**Problem requirements**:
This exercise requires every record to be repeated exactly.

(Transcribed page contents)
****

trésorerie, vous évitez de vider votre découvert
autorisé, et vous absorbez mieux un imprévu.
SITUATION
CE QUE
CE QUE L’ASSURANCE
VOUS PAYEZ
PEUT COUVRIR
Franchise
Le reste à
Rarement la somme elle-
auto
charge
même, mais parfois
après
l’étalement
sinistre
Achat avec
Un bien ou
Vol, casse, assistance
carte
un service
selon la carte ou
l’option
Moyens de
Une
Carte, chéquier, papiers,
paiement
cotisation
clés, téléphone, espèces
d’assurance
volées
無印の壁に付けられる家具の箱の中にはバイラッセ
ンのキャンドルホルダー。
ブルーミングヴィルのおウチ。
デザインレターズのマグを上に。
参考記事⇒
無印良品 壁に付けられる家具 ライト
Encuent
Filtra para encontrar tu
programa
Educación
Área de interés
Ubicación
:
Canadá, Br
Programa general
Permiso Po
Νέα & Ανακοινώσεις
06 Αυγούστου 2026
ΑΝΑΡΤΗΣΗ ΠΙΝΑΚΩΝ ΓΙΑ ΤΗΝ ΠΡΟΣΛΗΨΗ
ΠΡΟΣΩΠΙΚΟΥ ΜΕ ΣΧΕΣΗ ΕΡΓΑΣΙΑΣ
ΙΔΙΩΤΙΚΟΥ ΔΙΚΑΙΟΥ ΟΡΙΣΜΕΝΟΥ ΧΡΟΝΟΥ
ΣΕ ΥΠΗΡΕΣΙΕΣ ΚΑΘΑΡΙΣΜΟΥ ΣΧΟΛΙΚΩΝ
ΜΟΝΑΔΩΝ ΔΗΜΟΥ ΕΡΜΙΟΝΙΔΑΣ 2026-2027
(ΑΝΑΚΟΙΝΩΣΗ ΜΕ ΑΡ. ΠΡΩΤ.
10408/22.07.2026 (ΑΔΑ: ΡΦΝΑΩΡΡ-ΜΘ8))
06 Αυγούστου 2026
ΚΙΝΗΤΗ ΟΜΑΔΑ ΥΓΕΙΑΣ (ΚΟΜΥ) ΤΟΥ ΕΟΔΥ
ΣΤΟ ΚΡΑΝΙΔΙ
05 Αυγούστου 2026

****

**Response to the task**:
trésorerie, vous évitez de vider votre découvert
autorisé, et vous absorbez mieux un imprévu.
SITUATION
CE QUE
CE QUE L’ASSURANCE
VOUS PAYEZ
PEUT COUVRIR
Franchise
Le reste à
Rarement la somme elle-
auto
charge
même, mais parfois
après
l’étalement
sinistre
Achat avec
Un bien ou
Vol, casse, assistance
carte
un service
selon la carte ou
l’option
Moyens de
Une
Carte, chéquier, papiers,
paiement
cotisation
clés, téléphone, espèces
d’assurance
volées
無印の壁に付けられる家具の箱の中にはバイラッセ
ンのキャンドルホルダー。
ブルーミングヴィルのおウチ。
デザインレターズのマグを上に。
参考記事⇒
無印良品 壁に付けられる家具 ライト
Encuent
Filtra para encontrar tu
programa
Educación
Área de interés
Ubicación
:
Canadá, Br
Programa general
Permiso Po
Νέα & Ανακοινώσεις
06 Αυγούστου 2026
ΑΝΑΡΤΗΣΗ ΠΙΝΑΚΩΝ ΓΙΑ ΤΗΝ ΠΡΟΣΛΗΨΗ
ΠΡΟΣΩΠΙΚΟΥ ΜΕ ΣΧΕΣΗ ΕΡΓΑΣΙΑΣ
ΙΔΙΩΤΙΚΟΥ ΔΙΚΑΙΟΥ ΟΡΙΣΜΕΝΟΥ ΧΡΟΝΟΥ
ΣΕ ΥΠΗΡΕΣΙΕΣ ΚΑΘΑΡΙΣΜΟΥ ΣΧΟΛΙΚΩΝ
ΜΟΝΑΔΩΝ ΔΗΜΟΥ ΕΡΜΙΟΝΙΔΑΣ 2026-2027
(ΑΝΑΚΟΙΝΩΣΗ ΜΕ ΑΡ. ΠΡΩΤ.
10408/22.07.2026 (ΑΔΑ: ΡΦΝΑΩΡΡ-ΜΘ8))
06 Αυγούστου 2026
ΚΙΝΗΤΗ ΟΜΑΔΑ ΥΓΕΙΑΣ (ΚΟΜΥ) ΤΟΥ ΕΟΔΥ
ΣΤΟ ΚΡΑΝΙΔΙ
05 Αυγούστου 2026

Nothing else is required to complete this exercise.